As for coworkers, I remember many names and even more faces. If I can’t think of the name, I definitely have strong memories of things we said and done. And if I think about it long enough I can often ar least recall their first name
I think a lot of people were posting that they also couldn’t remember people from long past temporary jobs because they were agreeing that asking her to remember people (or people to remember her) was no real way to prove whether or not she worked there. It wasn’t intended to insist that people who can remember coworkers from 30-40 years ago are rare weirdos.
I assume there’ll be a lot of variance both because different people have different spans and methods of memory and because each person has their own past with moments that mattered to them and those that didn’t. I don’t remember anyone from a few college semesters of working various McD’s jobs but can easily recall faces and names of people I worked with earlier in a high school retail job. The high school people were friends and the nature of retail allowed for different moments to do memorable things than in college where it was just a way to make a few bucks between classes and I never really tried to click with my rotating cast of coworkers.

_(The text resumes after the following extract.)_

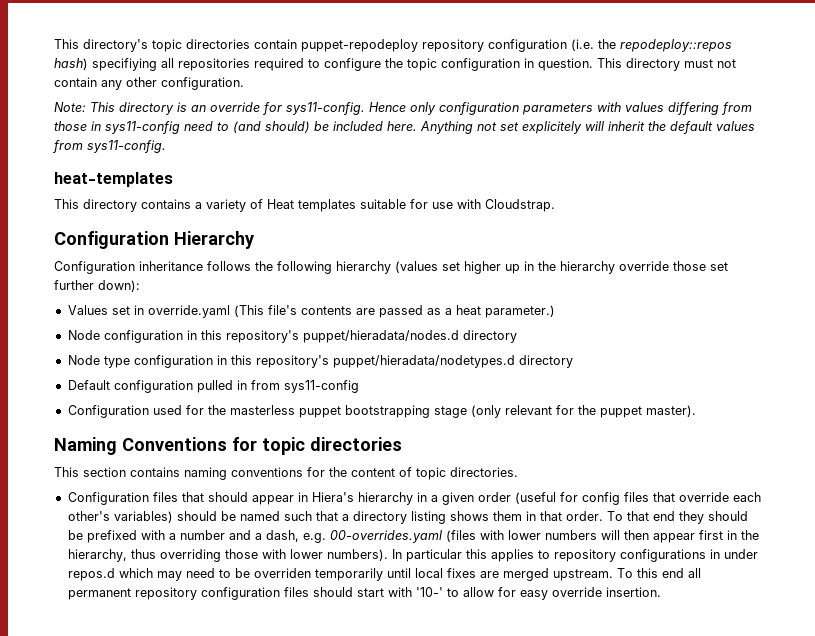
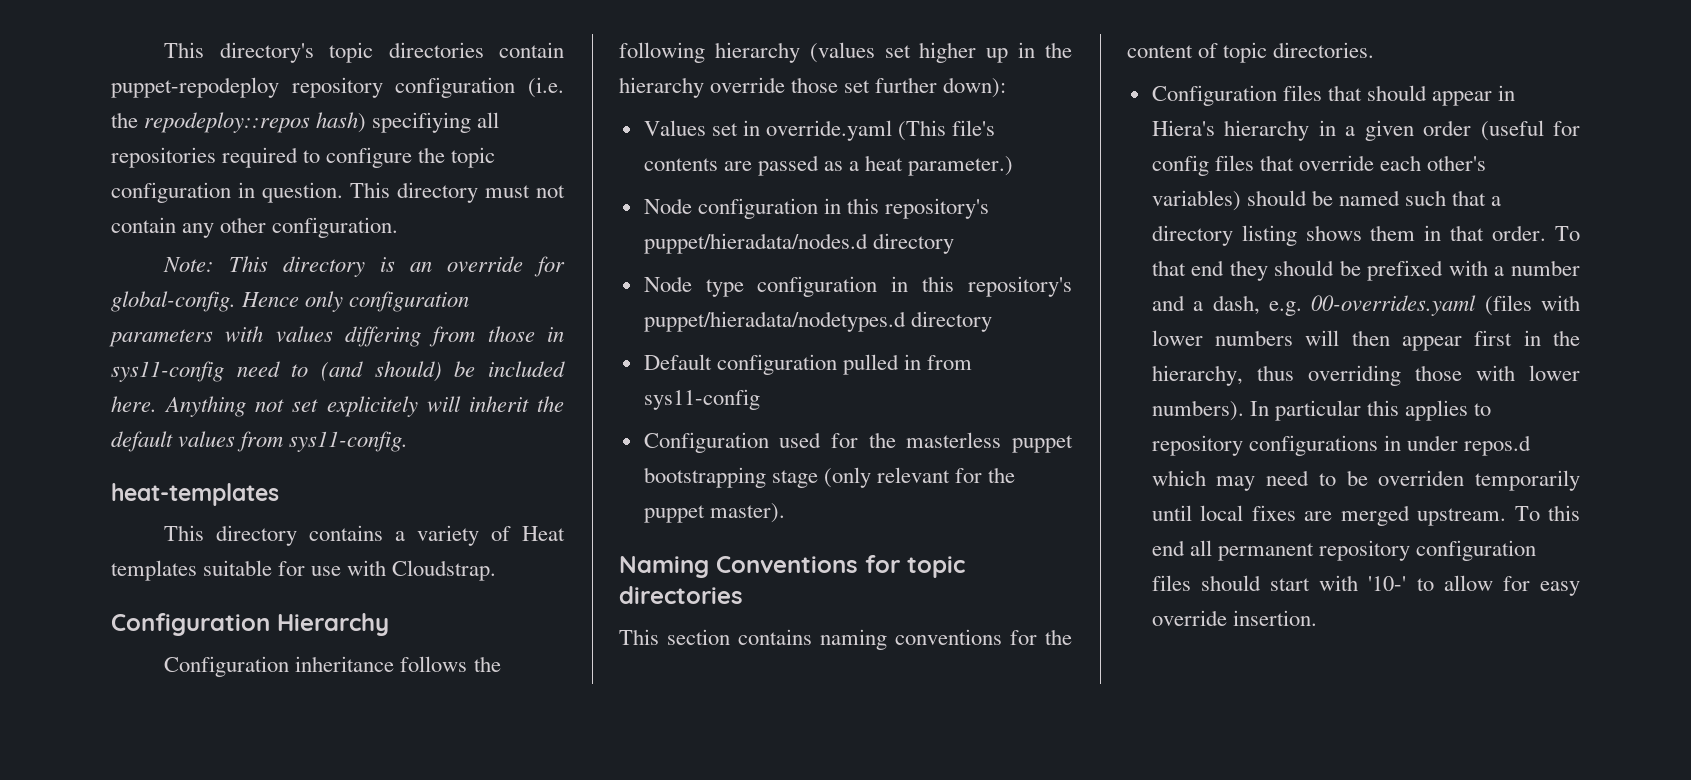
[286,102,365,115] sys11-config. -> [111,291,236,312] global-config.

But the fact that I can easily remember ten people from 1989 (and likely more if prompted) and zero people from 1992 doesn’t actually mean much besides “Don’t trust someone to remember their long-lost coworkers just because you do”.
I think that whether or not someone remembers these kinds of things comes down to how important that period was in one’s life. If it was a formative experience, or formative time I could see remembering it better.
I worked a lot of jobs and lived in a lot of places, also during my teen years when I worked a burger job, I was high, really really high.
In high school, my part time retail job was a significant part of my social life so I remember those people.
In college, McD’s was something I did to fund having a social life with other people, so those employees were forgettable.